Kerr Initiative Works Toward Education And Understanding
by John Mayo, Kerr Initiative Director
This year marks the 10th anniversary of Monsignor William Kerr’s untimely death on May 13, 2009. One month later, in June 2009, FSU launched the William A. Kerr Intercultural Education and Dialogue Initiative. Kerr dedicated the last two decades of his life to the expansion of educational opportunities for underprivileged youth around the world and to the creation of a vibrant international dialogue among people of different nationalities, ethnicities and religions. The mission of the Kerr Initiative is to honor the life and legacy of our friend and mentor by enhancing intercultural dialogue and understanding, both on our campus and around the world.
The organization sponsors seminars and institutes to prepare emerging leaders for conflict resolution and partners with universities in other nations to support collaborative research on how best to reconcile differences among cultures and faiths.
Since its inception, the Kerr Initiative has partnered with numerous faculty members and campus organizations to promote peace through interfaith dialogue and cultural understanding. In 2018-2019 it did so again in partnership with the Center for Global Engagement’s (CGE) Engage Your World Series, the Center for the Advancement of Human Rights (CAHR) and the Broad Lectureship on International Affairs.
In November 2018, a symposium entitled Security from Below: Grassroots Democracy and Change in West Africa, brought together five distinguished scholars to interpret security and development trends in the region. The interdisciplinary event was organized and moderated by Dr. Joseph Hellweg, Associate Professor of Religion at FSU. Speakers highlighted the security-related issues they believe are beyond the purview of government control. They also examined the lengths to which non-state actors must often go, and the obstacles they must overcome, to enhance civic participation in national life. In doing so, they agreed that Western assumptions about both secular and state power are frequently irrelevant.
In January 2019, Dr. Anup Kumar, Associate Professor of Communication at Cleveland State University and a former journalist in India, presented a lecture entitled Peace Communication in South Asia. The event was co-sponsored by the Broad Lectureship, the Center for Global Engagement and the South Asia Media and Cultural Studies Conference. In his talk Professor Kumar cited the importance of cross-border, citizen-to citizen communication as a means to bring peace between India and Pakistan. Calling upon both nations to strengthen both their private and public diplomacy, he observed that “peaceful communication [must] draw on shared culture, familial bonds and the collective well-being of citizens of these nations.”
Each fall the initiative awards fellowships to a select number of graduate students from nations that have experienced religious and/or cultural conflicts in recent years.
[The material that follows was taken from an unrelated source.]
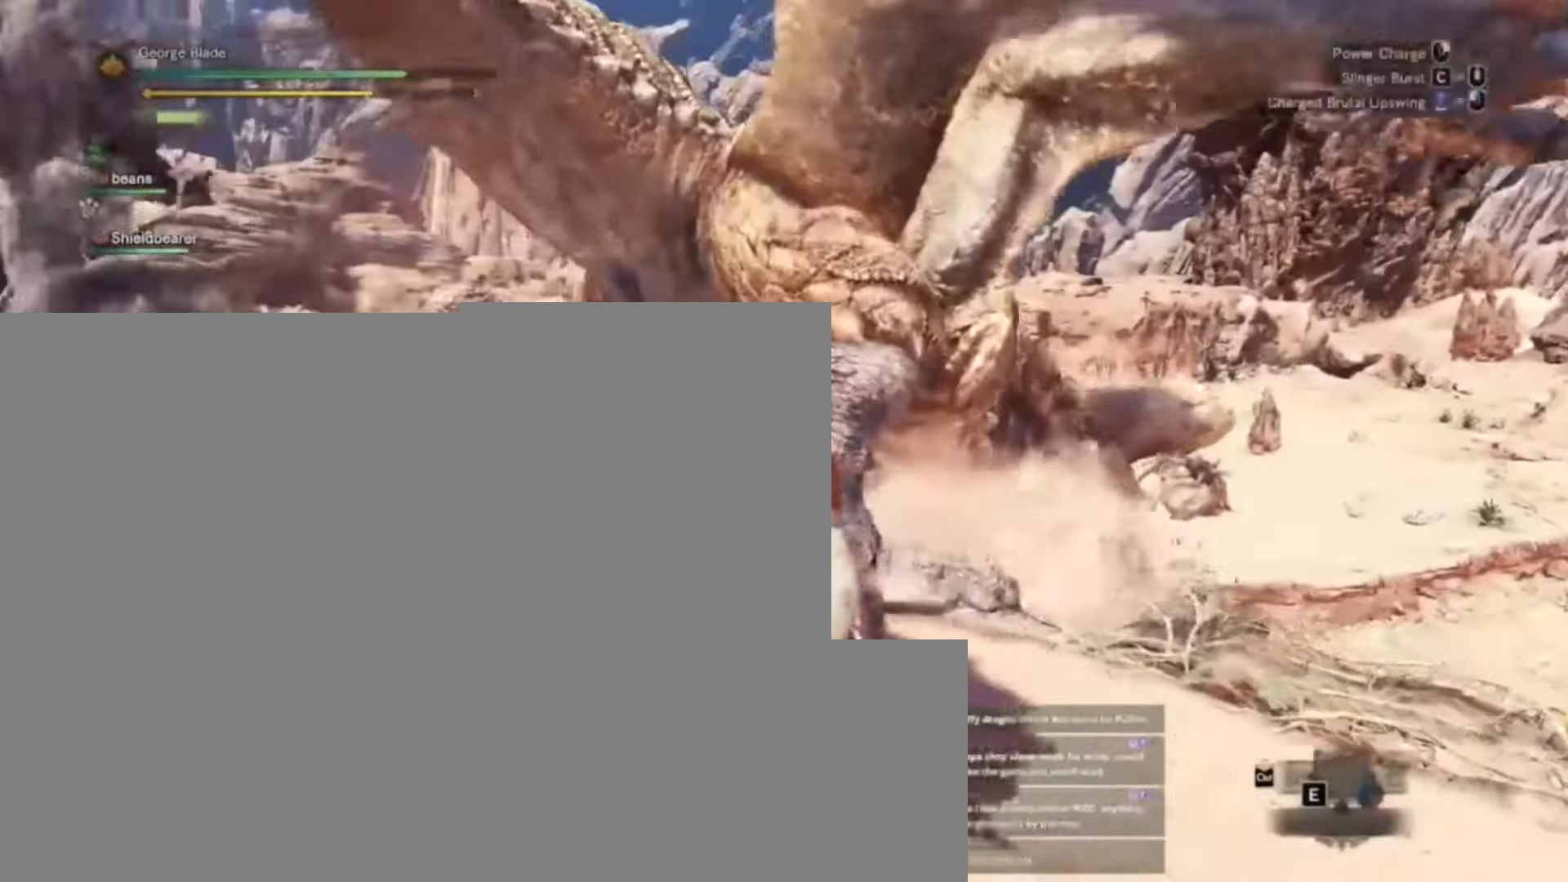
{"keys": ["w"], "events": []}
Kerr Fellows are selected on the basis of their academic qualifications as well as their professional aspirations and leadership skills. Financial support is provided to each fellow for up to two years.
The Kerr Fellows sponsored to date have come from 12 countries: Afghanistan, Bangladesh, China, India, Indonesia, Iran, Libya, Palestine/Gaza, Rwanda, Syria, Turkey and Uganda. They have earned graduate degrees in a wide variety of disciplines, including: Public Health, Public Administration, International Affairs, Education, Mathematics, Electrical Engineering, Information Management and Sports Psychology.
There are seven Kerr Fellows on campus this fall, our highest number to date. They are:
Rose Caren Achar is a master’s student from Kenya, majoring in International Affairs. She earned a B.S.C in Computer Science and Mathematics from Jomo Kenyatta University in Nairobi. Subsequently, she worked for a year and a half in customer service and information services positions with the Kenyan Government. Upon completion of her graduate studies, Rose plans to return to Kenya to work with nongovernmental or inter-governmental organizations that champion women’s rights and empowerment. Her long-term goal is to become a human rights advocate or a diplomat.
Venous Babolhavaeji is from the ancient city of Hamedan in Iran. She earned a bachelor’s degree and a master’s degrees in Urban and Regional Planning from the University of Hamedan. She was the first person in her family to attend college. Upon completion of her first master’s, Venous worked in tourism development planning and community design for both the public and private sector in Iran. She is currently in the first semester of FSU’s master’s program in Geographic Information Science. Upon completion of that program, her goal is to obtain an internship with NASA where she hopes to apply her knowledge of planning, remote sensing and mapmaking to challenges associated with global climate change.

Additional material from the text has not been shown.